» **Stored records**:
* BEGIN *
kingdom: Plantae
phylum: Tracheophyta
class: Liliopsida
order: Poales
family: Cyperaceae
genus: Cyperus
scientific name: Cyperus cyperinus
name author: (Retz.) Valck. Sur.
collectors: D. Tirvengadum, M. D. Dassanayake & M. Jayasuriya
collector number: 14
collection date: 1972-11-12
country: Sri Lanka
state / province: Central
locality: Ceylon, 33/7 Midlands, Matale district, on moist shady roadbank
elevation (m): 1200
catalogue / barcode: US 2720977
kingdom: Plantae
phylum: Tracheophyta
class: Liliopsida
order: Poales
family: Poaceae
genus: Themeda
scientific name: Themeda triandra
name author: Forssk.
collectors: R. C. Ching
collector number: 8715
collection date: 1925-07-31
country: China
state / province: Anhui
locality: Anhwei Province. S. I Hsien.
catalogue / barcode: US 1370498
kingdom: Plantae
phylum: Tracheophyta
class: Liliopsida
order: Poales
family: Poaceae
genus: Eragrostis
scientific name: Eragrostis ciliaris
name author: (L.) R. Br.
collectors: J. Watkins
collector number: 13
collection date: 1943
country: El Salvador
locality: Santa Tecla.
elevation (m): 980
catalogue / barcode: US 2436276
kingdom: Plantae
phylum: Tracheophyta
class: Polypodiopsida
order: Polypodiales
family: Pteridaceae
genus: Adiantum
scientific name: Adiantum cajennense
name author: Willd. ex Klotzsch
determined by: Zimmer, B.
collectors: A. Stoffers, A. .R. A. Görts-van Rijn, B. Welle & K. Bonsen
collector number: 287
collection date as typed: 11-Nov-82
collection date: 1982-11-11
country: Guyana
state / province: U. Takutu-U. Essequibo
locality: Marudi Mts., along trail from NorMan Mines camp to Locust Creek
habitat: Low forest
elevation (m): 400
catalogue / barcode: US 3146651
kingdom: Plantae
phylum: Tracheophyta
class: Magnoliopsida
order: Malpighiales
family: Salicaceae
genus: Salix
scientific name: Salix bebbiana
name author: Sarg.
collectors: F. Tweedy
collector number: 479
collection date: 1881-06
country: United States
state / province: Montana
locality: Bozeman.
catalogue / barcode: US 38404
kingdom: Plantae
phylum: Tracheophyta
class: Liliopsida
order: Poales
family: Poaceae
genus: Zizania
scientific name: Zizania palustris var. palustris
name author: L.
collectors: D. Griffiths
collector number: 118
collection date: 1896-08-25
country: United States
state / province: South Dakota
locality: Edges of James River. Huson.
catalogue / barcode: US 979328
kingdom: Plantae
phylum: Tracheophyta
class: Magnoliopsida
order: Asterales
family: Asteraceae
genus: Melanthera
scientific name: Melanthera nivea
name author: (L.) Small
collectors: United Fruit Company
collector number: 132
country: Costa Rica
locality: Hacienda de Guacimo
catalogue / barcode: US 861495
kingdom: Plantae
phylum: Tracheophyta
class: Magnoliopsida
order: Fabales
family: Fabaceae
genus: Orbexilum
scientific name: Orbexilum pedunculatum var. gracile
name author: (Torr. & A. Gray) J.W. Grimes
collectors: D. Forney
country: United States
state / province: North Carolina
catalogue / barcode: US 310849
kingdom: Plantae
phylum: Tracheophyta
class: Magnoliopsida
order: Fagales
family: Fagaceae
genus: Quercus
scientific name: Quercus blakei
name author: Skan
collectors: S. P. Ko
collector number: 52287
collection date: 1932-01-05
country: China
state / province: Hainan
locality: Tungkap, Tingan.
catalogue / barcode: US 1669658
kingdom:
* END *
» **WRITTEN EXERCISE**:
Render every line of the material above as a Markdown table with the columns "No." and "Entry", where "No." numbers the rows in order and "Entry" holds the line. Skip any blank lines.

» **RESPONSE**:
| No. | Entry |
|---|---|
| 1 | kingdom: Plantae |
| 2 | phylum: Tracheophyta |
| 3 | class: Liliopsida |
| 4 | order: Poales |
| 5 | family: Cyperaceae |
| 6 | genus: Cyperus |
| 7 | scientific name: Cyperus cyperinus |
| 8 | name author: (Retz.) Valck. Sur. |
| 9 | collectors: D. Tirvengadum, M. D. Dassanayake & M. Jayasuriya |
| 10 | collector number: 14 |
| 11 | collection date: 1972-11-12 |
| 12 | country: Sri Lanka |
| 13 | state / province: Central |
| 14 | locality: Ceylon, 33/7 Midlands, Matale district, on moist shady roadbank |
| 15 | elevation (m): 1200 |
| 16 | catalogue / barcode: US 2720977 |
| 17 | kingdom: Plantae |
| 18 | phylum: Tracheophyta |
| 19 | class: Liliopsida |
| 20 | order: Poales |
| 21 | family: Poaceae |
| 22 | genus: Themeda |
| 23 | scientific name: Themeda triandra |
| 24 | name author: Forssk. |
| 25 | collectors: R. C. Ching |
| 26 | collector number: 8715 |
| 27 | collection date: 1925-07-31 |
| 28 | country: China |
| 29 | state / province: Anhui |
| 30 | locality: Anhwei Province. S. I Hsien. |
| 31 | catalogue / barcode: US 1370498 |
| 32 | kingdom: Plantae |
| 33 | phylum: Tracheophyta |
| 34 | class: Liliopsida |
| 35 | order: Poales |
| 36 | family: Poaceae |
| 37 | genus: Eragrostis |
| 38 | scientific name: Eragrostis ciliaris |
| 39 | name author: (L.) R. Br. |
| 40 | collectors: J. Watkins |
| 41 | collector number: 13 |
| 42 | collection date: 1943 |
| 43 | country: El Salvador |
| 44 | locality: Santa Tecla. |
| 45 | elevation (m): 980 |
| 46 | catalogue / barcode: US 2436276 |
| 47 | kingdom: Plantae |
| 48 | phylum: Tracheophyta |
| 49 | class: Polypodiopsida |
| 50 | order: Polypodiales |
| 51 | family: Pteridaceae |
| 52 | genus: Adiantum |
| 53 | scientific name: Adiantum cajennense |
| 54 | name author: Willd. ex Klotzsch |
| 55 | determined by: Zimmer, B. |
| 56 | collectors: A. Stoffers, A. .R. A. Görts-van Rijn, B. Welle & K. Bonsen |
| 57 | collector number: 287 |
| 58 | collection date as typed: 11-Nov-82 |
| 59 | collection date: 1982-11-11 |
| 60 | country: Guyana |
| 61 | state / province: U. Takutu-U. Essequibo |
| 62 | locality: Marudi Mts., along trail from NorMan Mines camp to Locust Creek |
| 63 | habitat: Low forest |
| 64 | elevation (m): 400 |
| 65 | catalogue / barcode: US 3146651 |
| 66 | kingdom: Plantae |
| 67 | phylum: Tracheophyta |
| 68 | class: Magnoliopsida |
| 69 | order: Malpighiales |
| 70 | family: Salicaceae |
| 71 | genus: Salix |
| 72 | scientific name: Salix bebbiana |
| 73 | name author: Sarg. |
| 74 | collectors: F. Tweedy |
| 75 | collector number: 479 |
| 76 | collection date: 1881-06 |
| 77 | country: United States |
| 78 | state / province: Montana |
| 79 | locality: Bozeman. |
| 80 | catalogue / barcode: US 38404 |
| 81 | kingdom: Plantae |
| 82 | phylum: Tracheophyta |
| 83 | class: Liliopsida |
| 84 | order: Poales |
| 85 | family: Poaceae |
| 86 | genus: Zizania |
| 87 | scientific name: Zizania palustris var. palustris |
| 88 | name author: L. |
| 89 | collectors: D. Griffiths |
| 90 | collector number: 118 |
| 91 | collection date: 1896-08-25 |
| 92 | country: United States |
| 93 | state / province: South Dakota |
| 94 | locality: Edges of James River. Huson. |
| 95 | catalogue / barcode: US 979328 |
| 96 | kingdom: Plantae |
| 97 | phylum: Tracheophyta |
| 98 | class: Magnoliopsida |
| 99 | order: Asterales |
| 100 | family: Asteraceae |
| 101 | genus: Melanthera |
| 102 | scientific name: Melanthera nivea |
| 103 | name author: (L.) Small |
| 104 | collectors: United Fruit Company |
| 105 | collector number: 132 |
| 106 | country: Costa Rica |
| 107 | locality: Hacienda de Guacimo |
| 108 | catalogue / barcode: US 861495 |
| 109 | kingdom: Plantae |
| 110 | phylum: Tracheophyta |
| 111 | class: Magnoliopsida |
| 112 | order: Fabales |
| 113 | family: Fabaceae |
| 114 | genus: Orbexilum |
| 115 | scientific name: Orbexilum pedunculatum var. gracile |
| 116 | name author: (Torr. & A. Gray) J.W. Grimes |
| 117 | collectors: D. Forney |
| 118 | country: United States |
| 119 | state / province: North Carolina |
| 120 | catalogue / barcode: US 310849 |
| 121 | kingdom: Plantae |
| 122 | phylum: Tracheophyta |
| 123 | class: Magnoliopsida |
| 124 | order: Fagales |
| 125 | family: Fagaceae |
| 126 | genus: Quercus |
| 127 | scientific name: Quercus blakei |
| 128 | name author: Skan |
| 129 | collectors: S. P. Ko |
| 130 | collector number: 52287 |
| 131 | collection date: 1932-01-05 |
| 132 | country: China |
| 133 | state / province: Hainan |
| 134 | locality: Tungkap, Tingan. |
| 135 | catalogue / barcode: US 1669658 |
| 136 | kingdom: |